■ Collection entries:
────
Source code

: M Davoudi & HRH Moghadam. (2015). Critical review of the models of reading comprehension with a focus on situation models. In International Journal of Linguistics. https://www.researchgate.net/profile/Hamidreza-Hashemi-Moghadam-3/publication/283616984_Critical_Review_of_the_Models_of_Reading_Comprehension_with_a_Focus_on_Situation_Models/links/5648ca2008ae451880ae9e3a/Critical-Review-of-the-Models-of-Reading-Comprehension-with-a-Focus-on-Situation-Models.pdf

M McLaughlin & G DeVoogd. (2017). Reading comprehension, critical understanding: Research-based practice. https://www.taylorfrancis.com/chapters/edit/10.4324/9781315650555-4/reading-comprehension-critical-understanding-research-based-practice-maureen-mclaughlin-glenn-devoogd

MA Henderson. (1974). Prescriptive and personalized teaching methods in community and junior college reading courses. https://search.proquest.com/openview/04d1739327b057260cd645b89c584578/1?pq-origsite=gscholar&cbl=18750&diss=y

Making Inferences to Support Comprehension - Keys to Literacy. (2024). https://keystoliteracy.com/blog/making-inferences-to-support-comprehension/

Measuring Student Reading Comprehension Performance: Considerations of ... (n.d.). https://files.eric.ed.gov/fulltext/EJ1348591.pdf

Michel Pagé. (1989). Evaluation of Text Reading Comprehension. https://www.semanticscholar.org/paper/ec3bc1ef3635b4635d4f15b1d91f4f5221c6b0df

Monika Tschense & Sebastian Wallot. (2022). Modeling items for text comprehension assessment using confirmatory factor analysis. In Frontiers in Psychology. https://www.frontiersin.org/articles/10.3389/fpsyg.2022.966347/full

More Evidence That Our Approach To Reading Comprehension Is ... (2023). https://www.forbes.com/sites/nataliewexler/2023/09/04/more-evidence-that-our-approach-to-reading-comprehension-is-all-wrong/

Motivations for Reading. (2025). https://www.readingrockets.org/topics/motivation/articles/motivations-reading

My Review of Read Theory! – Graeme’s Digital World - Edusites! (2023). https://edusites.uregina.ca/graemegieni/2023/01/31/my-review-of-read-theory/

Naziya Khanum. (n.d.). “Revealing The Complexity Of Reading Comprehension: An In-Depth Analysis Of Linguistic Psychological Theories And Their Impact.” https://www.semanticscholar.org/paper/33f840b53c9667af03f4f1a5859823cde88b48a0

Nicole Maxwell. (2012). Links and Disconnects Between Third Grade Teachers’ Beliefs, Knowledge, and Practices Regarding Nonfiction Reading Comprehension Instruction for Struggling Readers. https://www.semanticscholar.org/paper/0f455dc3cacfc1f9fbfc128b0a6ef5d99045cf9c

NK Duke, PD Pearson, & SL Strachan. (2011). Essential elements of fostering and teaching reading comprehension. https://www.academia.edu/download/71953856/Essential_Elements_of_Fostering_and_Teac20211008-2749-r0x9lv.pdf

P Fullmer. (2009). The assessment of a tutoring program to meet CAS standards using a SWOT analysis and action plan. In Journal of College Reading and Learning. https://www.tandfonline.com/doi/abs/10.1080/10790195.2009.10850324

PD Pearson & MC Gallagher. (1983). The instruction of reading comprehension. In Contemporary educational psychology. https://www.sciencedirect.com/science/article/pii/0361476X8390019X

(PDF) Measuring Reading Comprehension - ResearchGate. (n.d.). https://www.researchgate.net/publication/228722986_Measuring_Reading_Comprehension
────
■ Brief: Go line by line through the records and copy those that contain the word "paper".

■ Answer space:
Michel Pagé. (1989). Evaluation of Text Reading Comprehension. https://www.semanticscholar.org/paper/ec3bc1ef3635b4635d4f15b1d91f4f5221c6b0df
Naziya Khanum. (n.d.). “Revealing The Complexity Of Reading Comprehension: An In-Depth Analysis Of Linguistic Psychological Theories And Their Impact.” https://www.semanticscholar.org/paper/33f840b53c9667af03f4f1a5859823cde88b48a0
Nicole Maxwell. (2012). Links and Disconnects Between Third Grade Teachers’ Beliefs, Knowledge, and Practices Regarding Nonfiction Reading Comprehension Instruction for Struggling Readers. https://www.semanticscholar.org/paper/0f455dc3cacfc1f9fbfc128b0a6ef5d99045cf9c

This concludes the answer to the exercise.